▶ [Dataset section]
=== Section Start ===
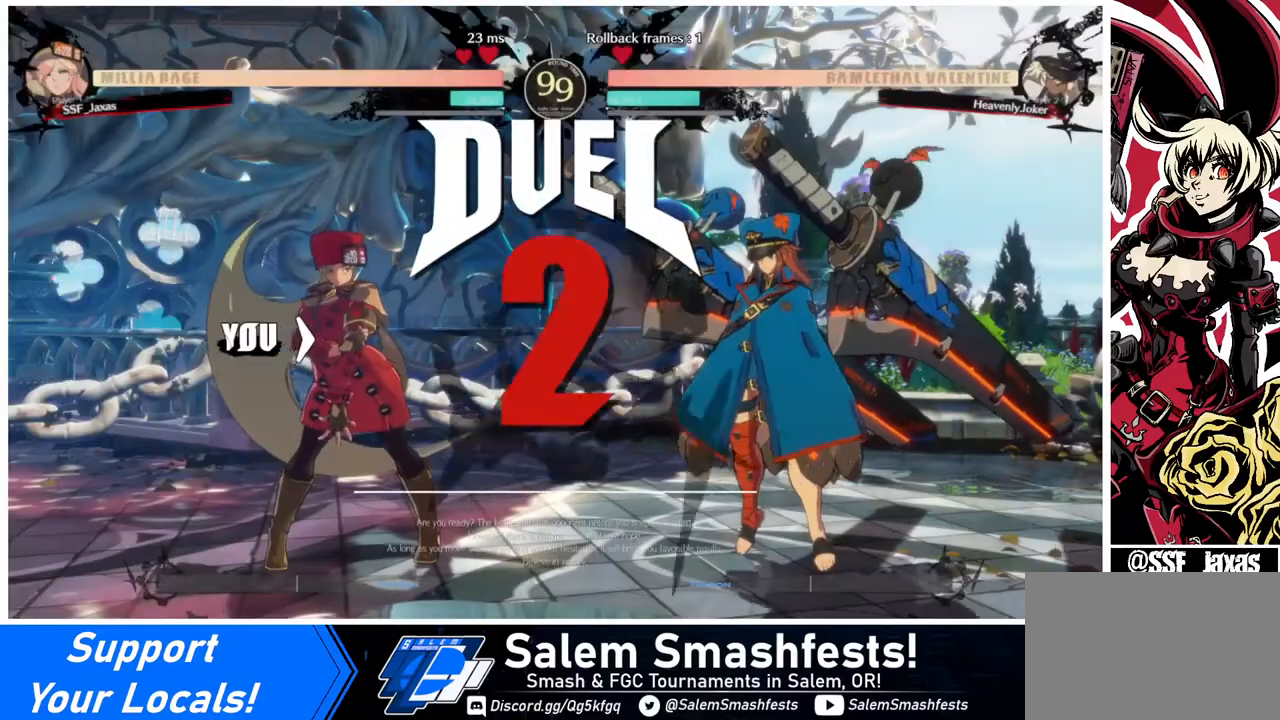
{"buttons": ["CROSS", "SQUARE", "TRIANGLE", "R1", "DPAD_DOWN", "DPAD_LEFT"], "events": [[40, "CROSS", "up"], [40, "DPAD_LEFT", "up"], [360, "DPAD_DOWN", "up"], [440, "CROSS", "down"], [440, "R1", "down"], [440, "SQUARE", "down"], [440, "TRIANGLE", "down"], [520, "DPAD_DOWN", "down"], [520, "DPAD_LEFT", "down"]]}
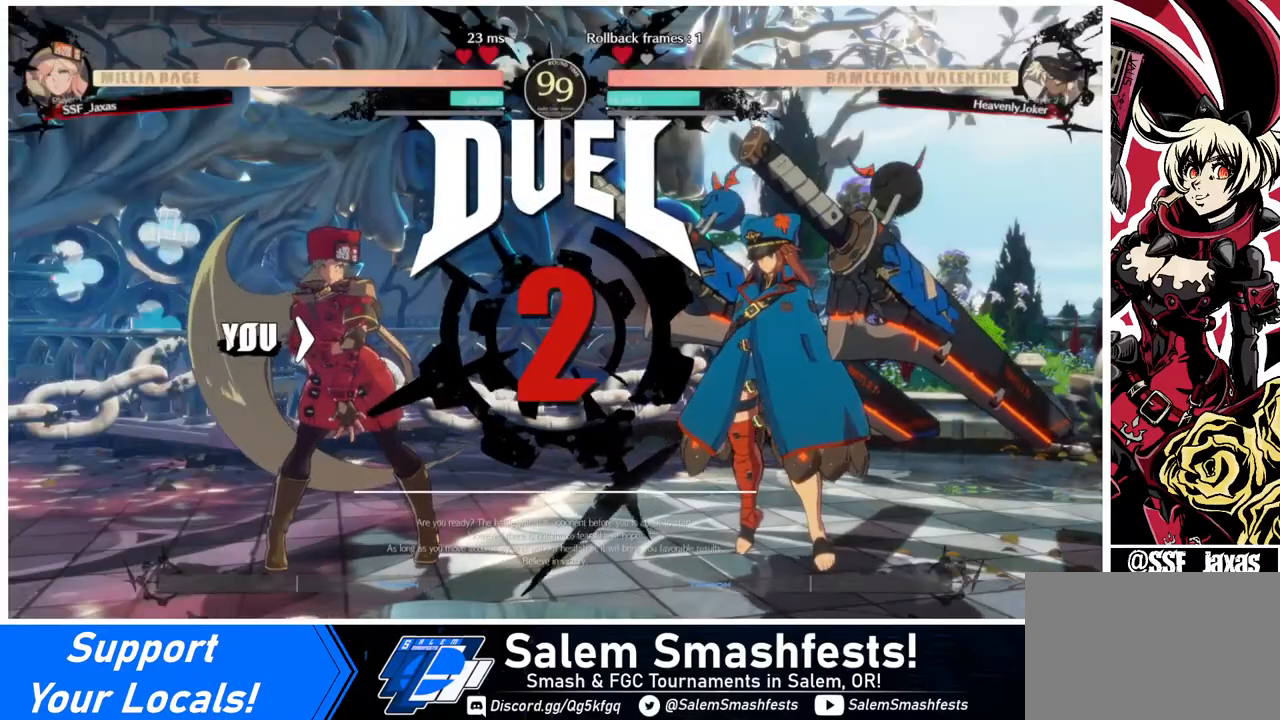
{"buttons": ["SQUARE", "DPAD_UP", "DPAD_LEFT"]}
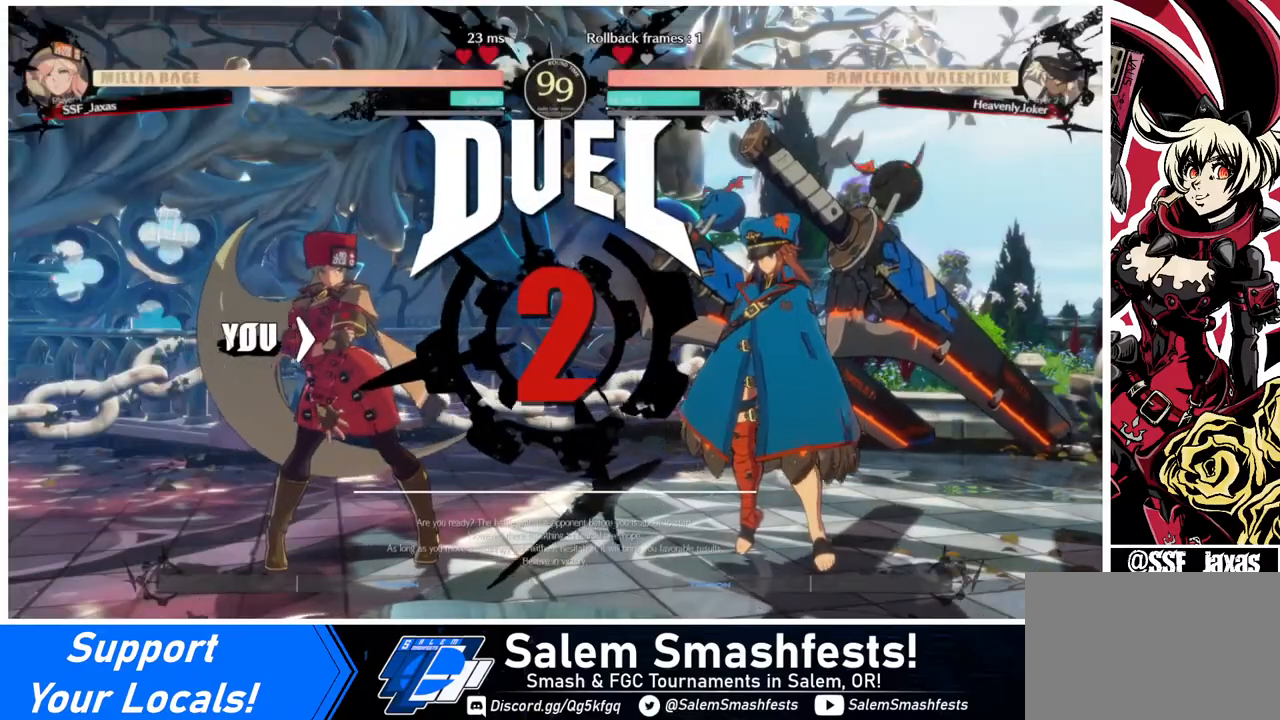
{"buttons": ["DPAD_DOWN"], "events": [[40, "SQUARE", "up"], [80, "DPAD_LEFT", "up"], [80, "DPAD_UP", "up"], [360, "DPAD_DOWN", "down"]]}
=== Section End ===
▶ [Task details] Please give back the material above exactly as written, pictures omitted.

▶ [Solved exercise]
{"buttons": ["CROSS", "SQUARE", "TRIANGLE", "R1", "DPAD_DOWN", "DPAD_LEFT"], "events": [[40, "CROSS", "up"], [40, "DPAD_LEFT", "up"], [360, "DPAD_DOWN", "up"], [440, "CROSS", "down"], [440, "R1", "down"], [440, "SQUARE", "down"], [440, "TRIANGLE", "down"], [520, "DPAD_DOWN", "down"], [520, "DPAD_LEFT", "down"]]}
{"buttons": ["SQUARE", "DPAD_UP", "DPAD_LEFT"]}
{"buttons": ["DPAD_DOWN"], "events": [[40, "SQUARE", "up"], [80, "DPAD_LEFT", "up"], [80, "DPAD_UP", "up"], [360, "DPAD_DOWN", "down"]]}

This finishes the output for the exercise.